Mania, Panics and Crashes

Speculation excesses are referred too as mania and revulsion from these excesses take the form of crisis, crashes, or panic which are historically common. The excess speculation builds as investor seize new opportunities for profits and are overdone. Hyman Minsky describes these new opportunities as the result of displacement. Displacement are events leading up to a crisis, such as, outbreak or end of war, bumper harvest or crop failure, widespread adoption of an invention, or some political event. Displacement must be a significant size. Displacement brings opportunities for profit and increased demand causes price to rise. Banks artificially increase supply without proportional increases in demand by expanding the money supply that demand would have generated. The money supply expansion is notoriously unstable. Feedback fuels Euphoria for price increase; the Euphoria turns investment from really valuable products to delusional ones. Boom is characterized as rising interest rates, as Banks threaten discredit and hedge against the speculation by raising rates; trading velocity increases and the velocity of circulation and turnover ratios rise; and stock prices increases. Boom is fed by expansion caused by bank credit; credit increases the money supply and destabilizes the investment.

Once the excessive character of the upswing is realized, the financial system experiences a distress and then rushes to reverse expansion resembling panic: real or financial assets converting to money, premature repayment of debt, and prices crashes in commodities. Minsky explains that selling at the top falters because there is not enough money too sell out at the top. Revulsion of the commodity halts banks from lending on the commodity as collateral, this is called discredit. Discredit leads the panic as people crowd to get out the door. People may stop trying to get out the door, if price falls and the commodity looks like a bargain, trade is cut and price declines stop hemorrhaging, or a lender convinces the market money will become available.
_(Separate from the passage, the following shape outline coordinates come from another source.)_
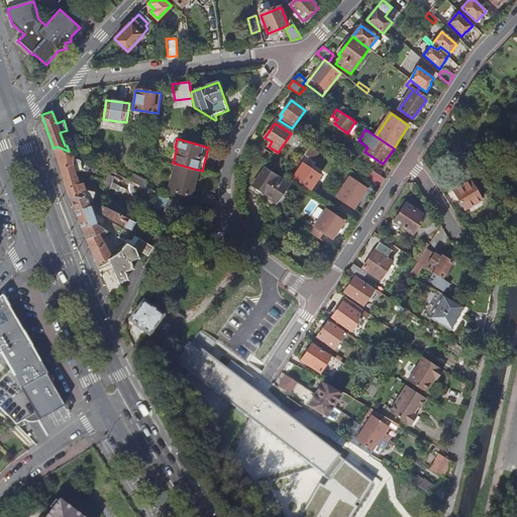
[(304,156),(310,159),(312,161),(319,149),(312,144),(304,156)]
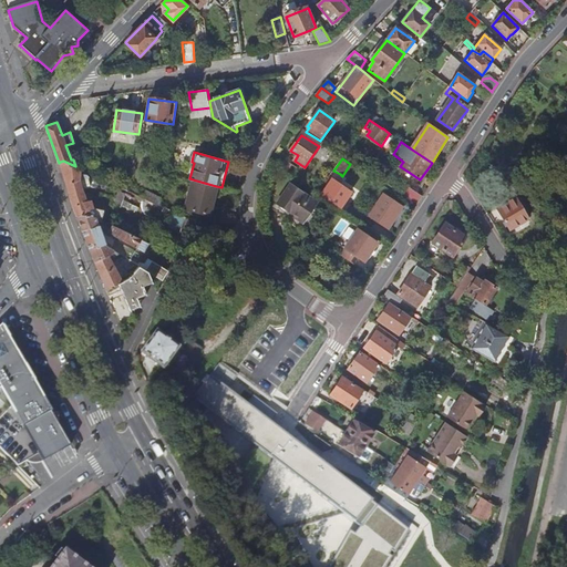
[(285,160),(278,167),(291,176),(297,168),(285,160)]
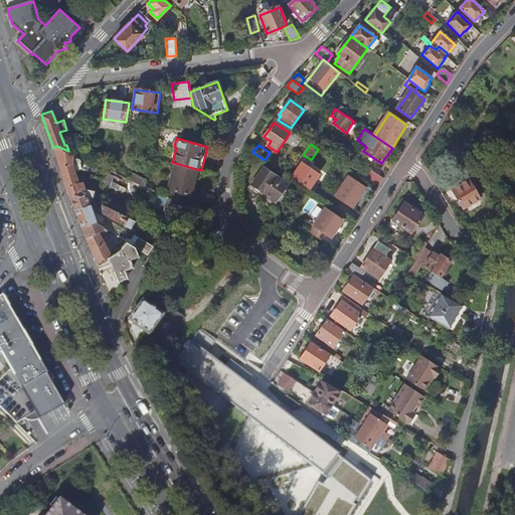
[(73,163),(73,152),(72,151),(71,152),(68,151),(57,146),(54,147),(65,180),(70,196),(82,195),(83,195),(76,173),(73,163)]
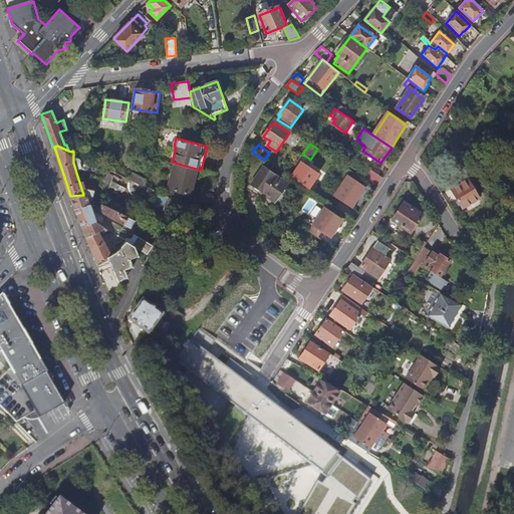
[(189,194),(187,200),(215,205),(214,195),(191,189),(196,169),(175,163),(168,188),(189,194)]
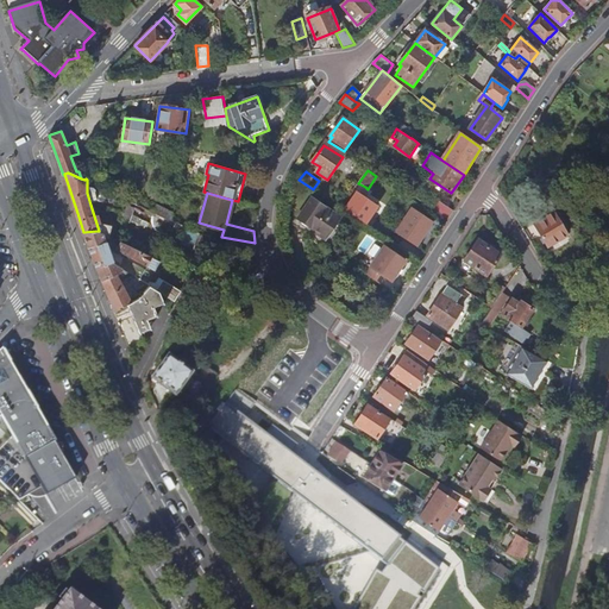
[(357,194),(345,212),(365,225),(377,208),(357,194)]
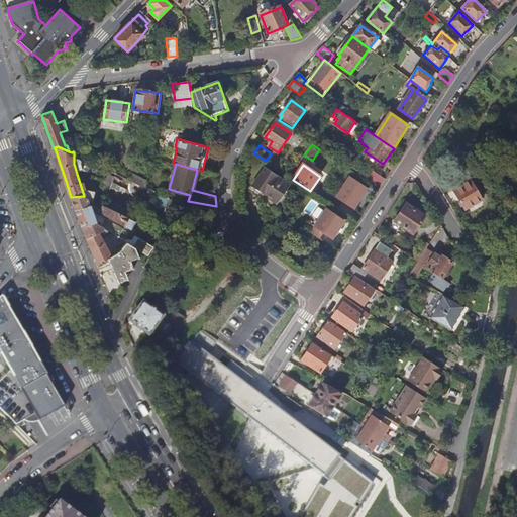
[(251,188),(276,204),(288,186),(265,170),(251,188)]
The world markets operate as if men are rationale over the long run. Irrationality may exist as economic actors choose the wrong economic model, fail to account for a particular piece of information, or fail despite a rational expectation as lags between stimulus and reaction fail to meet expectation. Composite fallacy confuses the truth, as investors believe that the whole is more than the sum of its parts. Speculation leads to disaster and must be borne by the central bank.